McCloughan, a 24-year member of Post 49, joins Korean War veteran Duane Dewey as post members who have received the Medal of Honor.

The Post 49 wall was donated by the Vietnam Veterans of America chapter in Holland, Mich. It had been in storage after the VVA group had created a newer one and brought it to Post 49 for an event a year ago.

“I walked in there, saw it and it stopped me dead in my tracks,” post adjutant and Vietnam veteran Tom Breen said. “I had the same exact reaction as the first time I saw the Wall in Washington, D.C. I know the names on that and what they represent.”

Breen led a committee that was charged with installing the wall. Before it could be displayed, there were changes to be made as dozens of names were misspelled, damaged or missing. “I’m not going to say it was a pleasurable thing of what those names represented but it was an honor to put those names on the wall and get it put up here,” Breen said. “I think we accomplished our mission.”

After the ceremony, the 400 or so attendees were broken into smaller groups and escorted into the post’s meeting room to view the memorial wall. Visitors paused in hushed tones at the wall, which was illuminated only by candles. A wreath was placed to honor those who made the ultimate sacrifice.

The impact of the project didn’t really hit Breen until he was telling a woman at his local VA about it. “She said, ‘Tom, it’s kind of like you guys — leave no man behind.’ I had never thought of it that way,” he said. “But that’s what I think of. They’re here now, and they are staying. That wall is not going anywhere.”

Department of Michigan Commander Brett Holt was among the dozens of Legion Family members from around the state who attended the ceremony.

“For this post to take the opportunity to commemorate and recognize Vietnam veterans is a fantastic thing,” Holt said. “It falls in line with exactly what The American Legion is all about — taking care of our veterans and remembering their sacrifice and not allowing the public to forget.”
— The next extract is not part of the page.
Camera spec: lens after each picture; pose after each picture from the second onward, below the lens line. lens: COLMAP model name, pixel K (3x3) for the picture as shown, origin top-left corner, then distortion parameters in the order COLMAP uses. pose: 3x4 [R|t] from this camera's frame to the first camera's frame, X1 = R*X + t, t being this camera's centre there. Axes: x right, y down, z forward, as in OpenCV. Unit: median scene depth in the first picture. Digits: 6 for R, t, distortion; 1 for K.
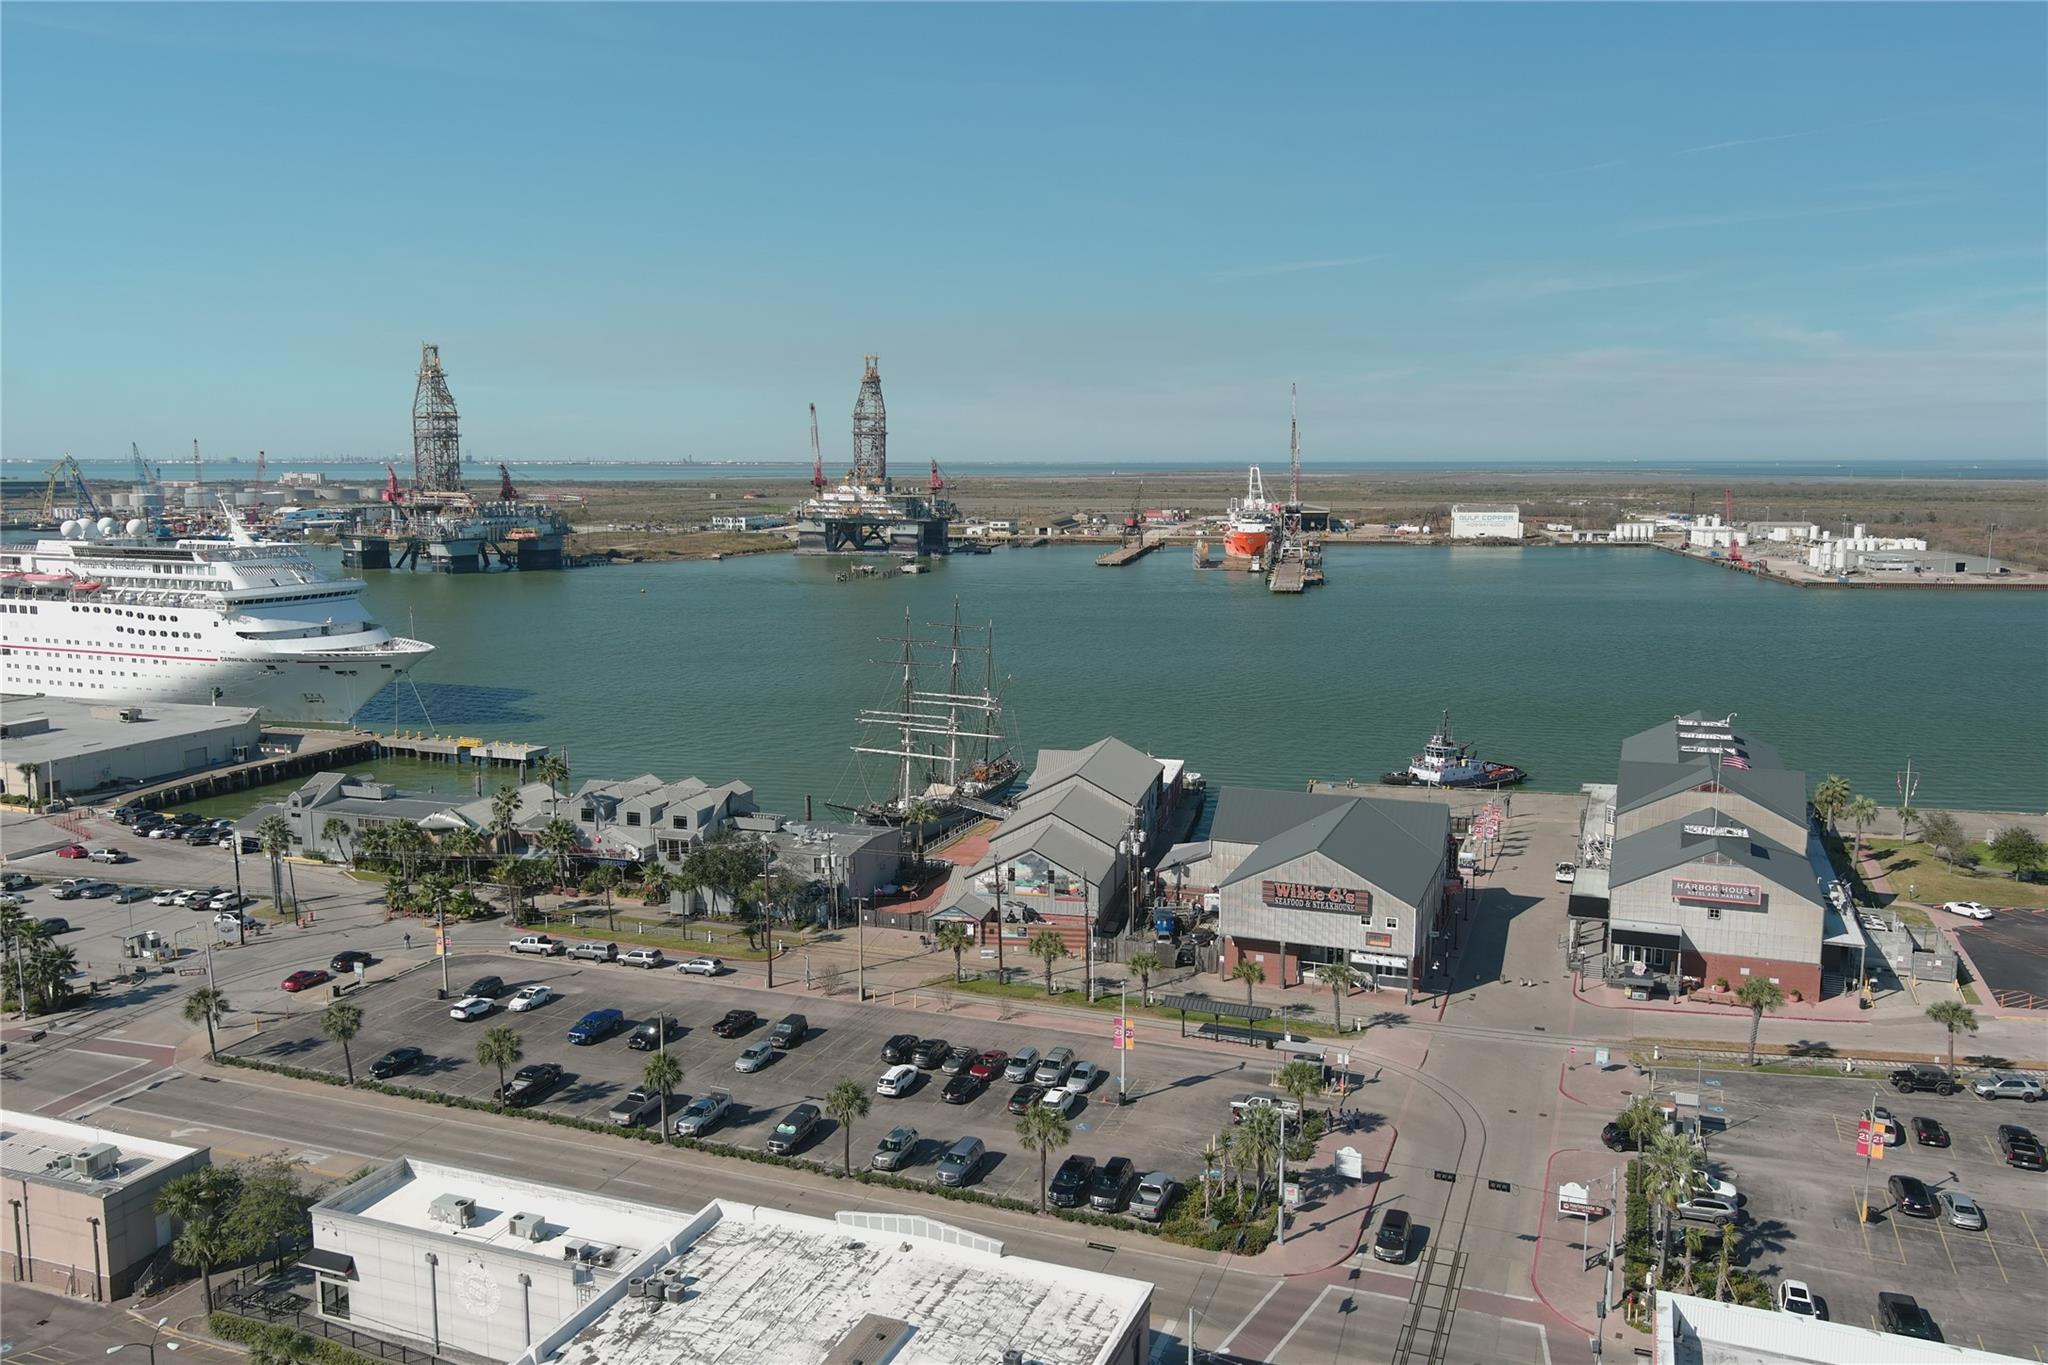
lens RADIAL K [[1557.0, 0, 1035.2], [0, 1557.0, 674.6], [0, 0, 1]] dist [0.028764, -0.012992]
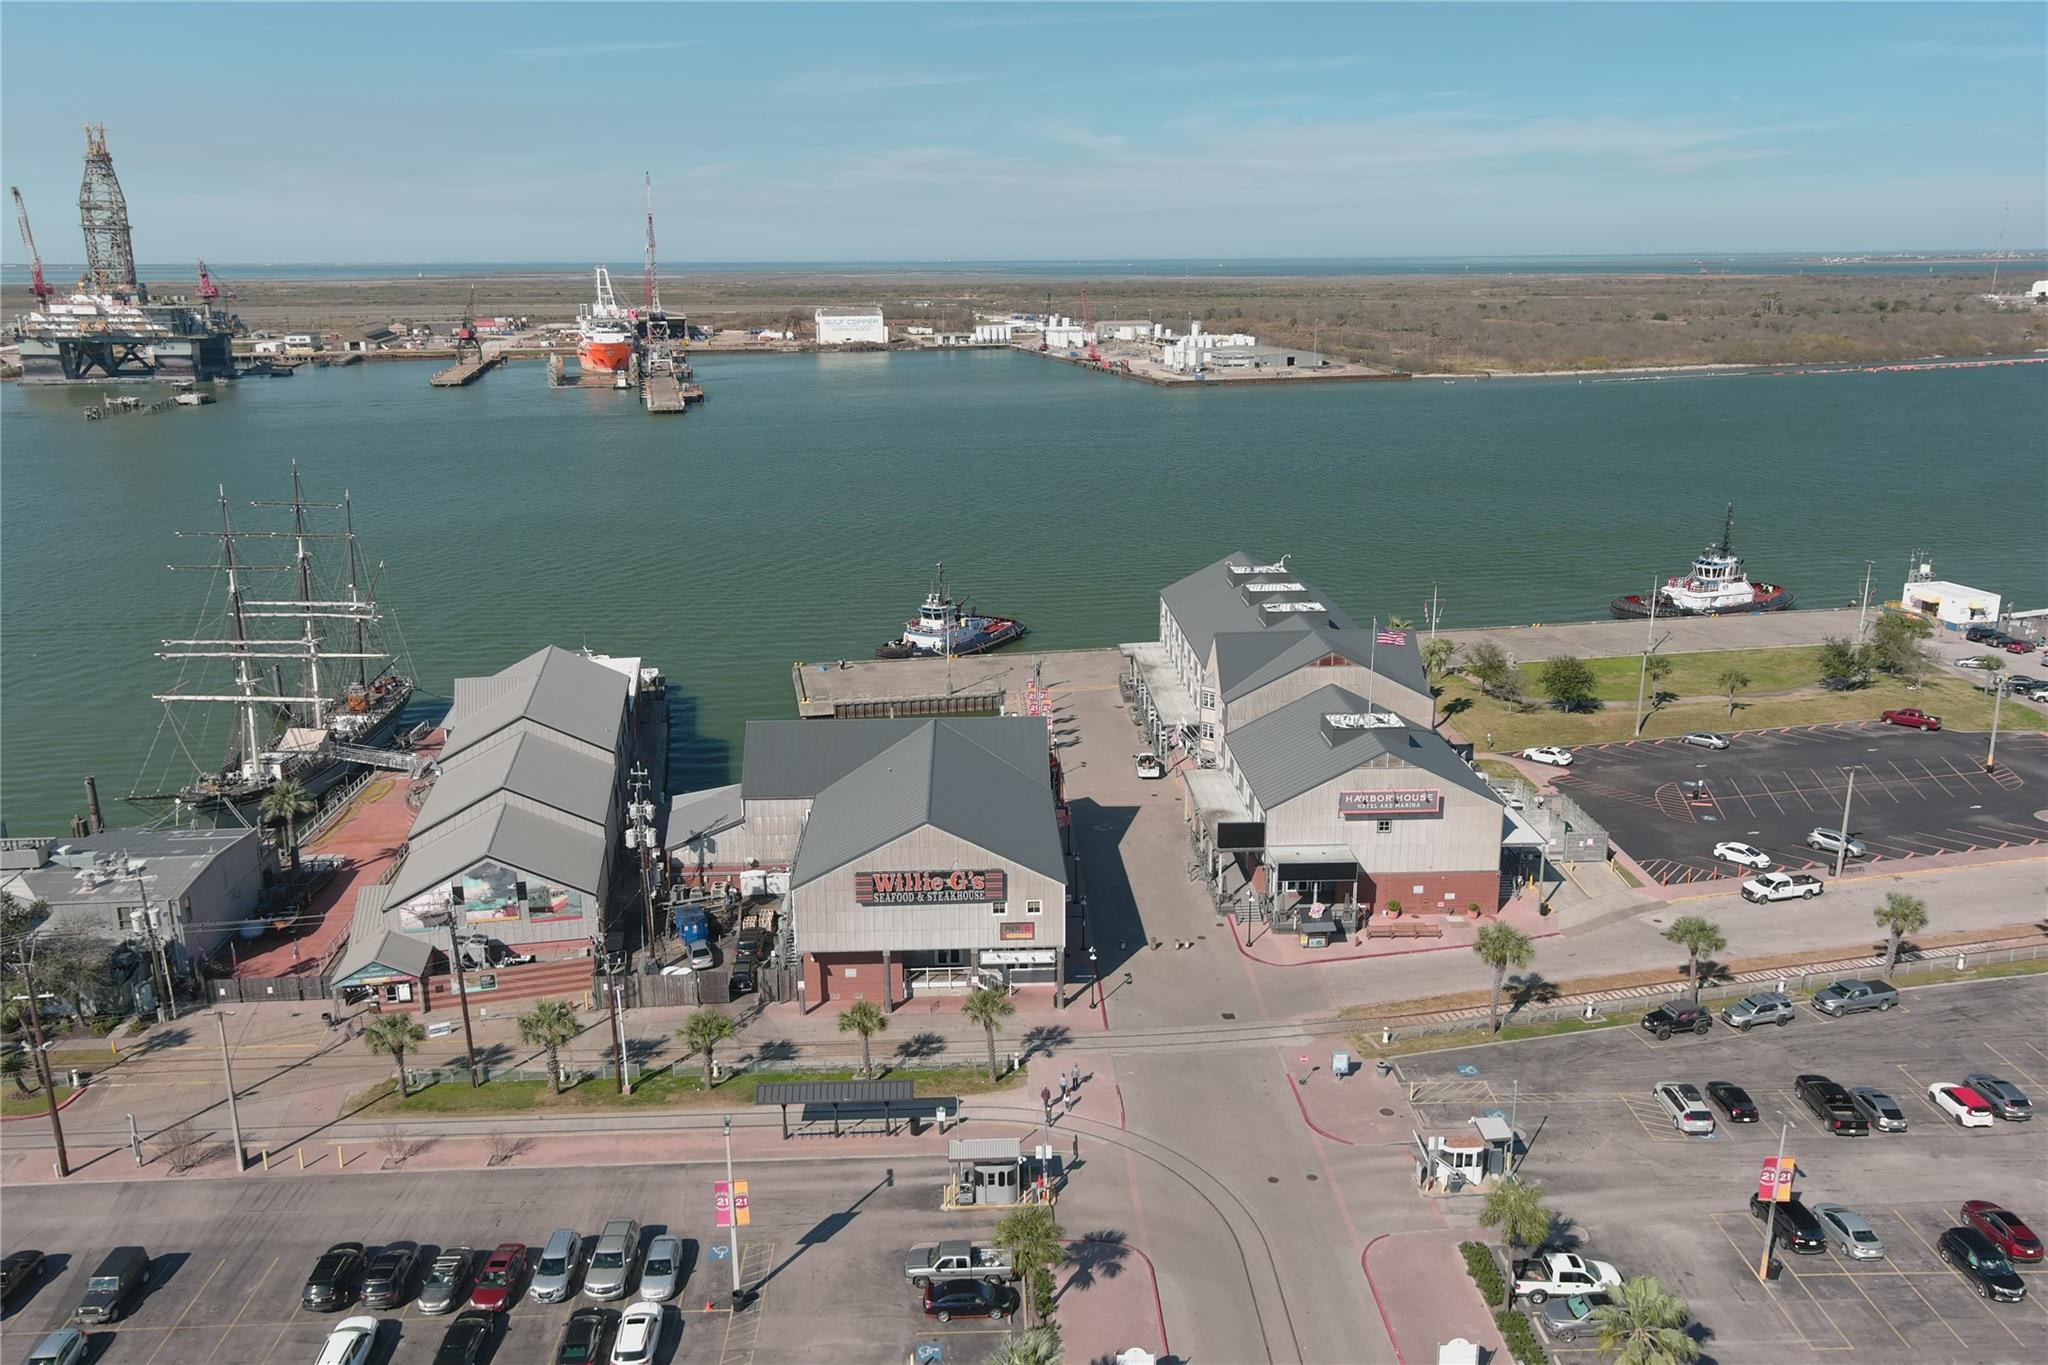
lens RADIAL K [[1557.0, 0, 1022.8], [0, 1557.0, 678.8], [0, 0, 1]] dist [0.028764, -0.012992]
pose [[0.918056, -0.108113, 0.381424, -0.038050], [0.059765, 0.988845, 0.136435, -0.040384], [-0.391920, -0.102459, 0.914276, 0.287589]]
American Legion National Commander Charles E. Schmidt, a fellow Vietnam War veteran, passed along his gratitude in a letter that was read at the ceremony. “I can’t tell you how honored I am to know that another of our nation’s bravest heroes is also a longtime Legionnaire,” Schmidt wrote to McCloughan. “Your heroic service to your country is now permanently etched into history — an inspiration to all Americans.

“Long before President Trump presented you with our nation’s highest medal, you inspired countless young people as an American Legion Baseball coach for 35 years. Those players could not have had a better role model and mentor.

“Thank you for all that you have given to your country, your community and The American Legion.”